Get Your Whole Grains from Pasta

Monique Volz, from Ambitious Kitchen, joins us each Friday in May to recap her week in our Healthy Every Week Challenge. This week's goal: eat more whole grains.
By: Monique Volz
whole-grain pasta

Photo by: Picasa


We’re hosting a Healthy Every Week Challenge for the month of May; a month-long initiative to develop healthy eating habits. The plan is to develop a manageable healthy habit each week that will carry through the new year. Join us here and share what you’re eating on Facebook and Twitter .

How did the second week of the Healthy Every Week Challenge go for you? Did you eat enough whole grains?

The second week of the challenge was a success for me. After falling head over heels for quinoa in pancakes, I couldn't resist eating quinoa as my whole grain for nearly every meal. I even used some of Toby’s different quinoa ideas. From a Mexican flavored quinoa salad with lime, avocados, and black beans to completely delicious enchilada chicken and quinoa stuffed bell peppers; I was celebrating Cinco de Mayo with quinoa all last week.

One of my favorite things about spring is how affordable produce becomes. Instead of buying frozen food, I become inspired to cook more at home with fresh, seasonal vegetables. I found a variety of bright baby tomatoes and squash on sale at the grocery store and knew I wanted to incorporate them into something for this week’s theme: eating more whole grains. Of course pasta was the first thing on my mind; to me a big bowl of pasta is like a giant serving of comfort.

Since I try to eat healthy most of the time, I typically end up using whole-grain pasta. It's funny though, many people seem not to enjoy whole-grain pasta because of the texture; however I find that pairing it with bold ingredients, sauces, and cheeses can really enhance the flavor of a dish. In fact I make some of my favorite lasagnas with whole-wheat noodles and my family has never been able to tell the difference.

I stumbled across this beautiful bright spring dish on Pinterest (because who isn't addicted to Pinterest these days?) and knew I wanted to create something similar. I began by sauteing up fresh zucchini with a bit of olive oil. After realizing that I had frozen butternut squash that needed to be used up, I decided to make a unique pasta sauce with it and tweaked a Martha Stewart recipe. I loved the idea of making my own sauce. All I had to do was steam the squash, then puree it in a blender with a little garlic and milk. I combined the sauteed zucchini, tomatoes and sauce with the whole-grain pasta and divided it into bowls. I let my family season their own dishes with Parmesan cheese, and red pepper flakes. Let's put it this way: there were absolutely no leftovers!

Not only did this easy pasta dish get me to use fresh vegetables and get in my whole grains, but it also enabled me to experiment with a unique sauce. I encourage you to try this vegetarian recipe out with fresh seasonal vegetables of your choice. Make it your own! I think it would be terrific with broccoli, cauliflower, or asparagus -- whatever is in season near you. Experimenting with flavors and ingredients is the best part; you never know what tasty meal you can come up with.

Below I've listed my favorite creative healthy pasta dishes from around the web. Trying them out with whole-grain pasta is an easy way to eat more whole grains.

2. Creamy Cauliflower Baked Macaroni via Healthy Food for Living Blog
3. Acorn Squash Lasagna via Martha Stewart

Here is my recipe for Fresh Veggie Pasta With Butternut Squash Sauce (pictured above). Feel free to add in a lean meat, such as shrimp, turkey or chicken. Don't forget to share your favorite whole-wheat pasta dish in the comments below!

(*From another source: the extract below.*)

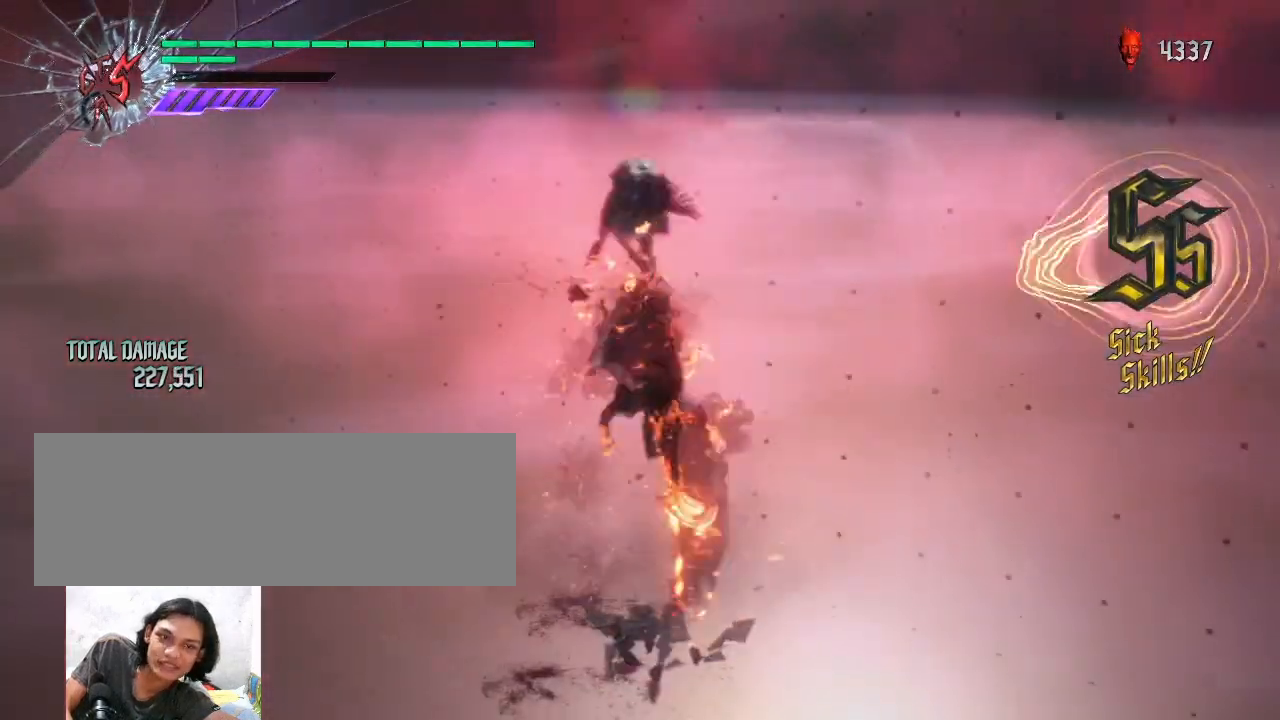
{"keys": [], "mouse": [], "events": [[67, "mouse_left", "down"], [167, "mouse_left", "up"], [233, "mouse_left", "down"], [367, "mouse_left", "up"]]}
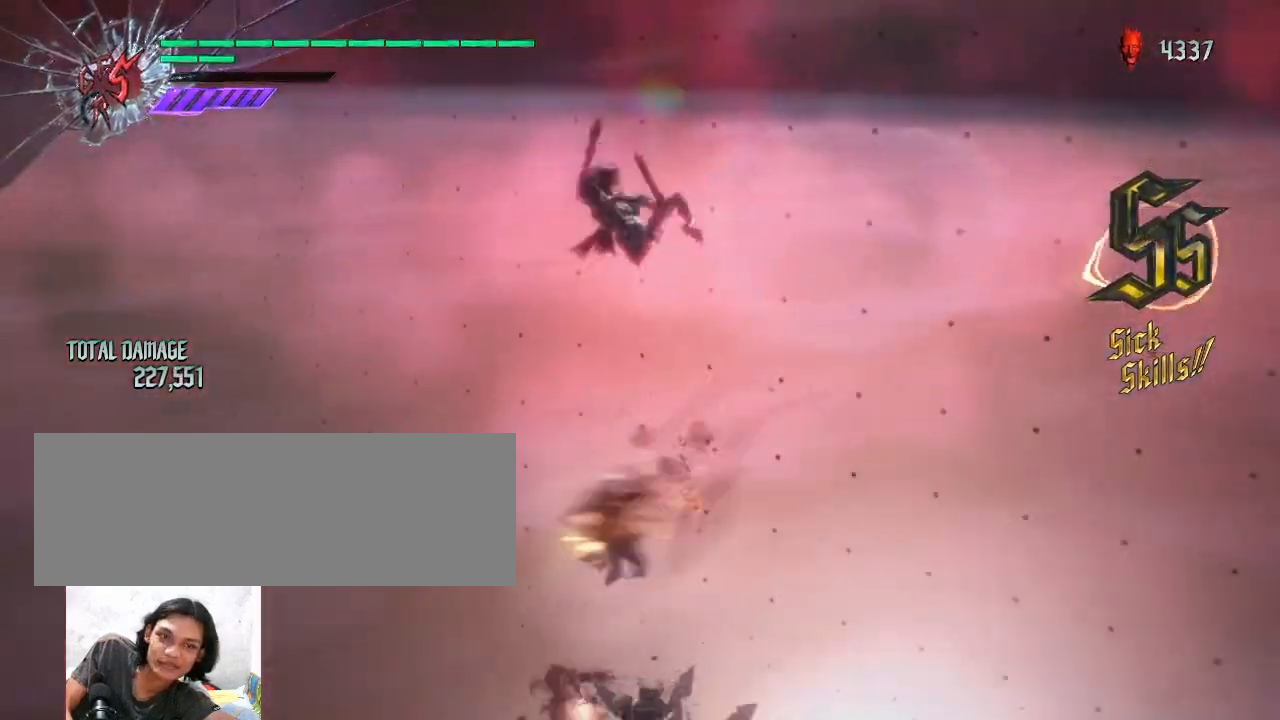
{"keys": [], "mouse": [], "events": []}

Fresh Veggie Pasta With Butternut Squash Sauce
1 pound whole wheat penne pasta
2 large zucchini, sliced
2 pints grape or cherry tomatoes (cut tomatoes in half)
1/2 cup parsley, chopped
1/2 cup finely shredded Parmesan cheese
red pepper flakes for seasoning

For butternut squash sauce:

4 cups cubed butternut squash (I like the frozen or the fresh, already cut package available in the produce section)

Coarse salt and ground pepper
3 cloves garlic, minced
1 cup skim milk

Steam squash according to directions on package. Transfer squash to a food processor; add garlic then puree. Add milk and process until smooth. Then add about 1 1/2 cups water; continue to process until smooth. Add more milk or water if necessary to thin out sauce. Season again generously with salt.

Cook pasta according to package instructions. Reserve 1/2 cup pasta water; drain pasta and return to pot.

While pasta cooks, heat olive oil in large skillet over medium heat. Add the zucchini, and sauté over medium heat about 3 minutes or until the zucchini is tender. Then season with salt and black pepper to taste.

Pour sauce over pasta; toss to coat. Add in zucchini, tomatoes, and parsley; toss again. Garnish with parmesan cheese and red pepper flakes if desired.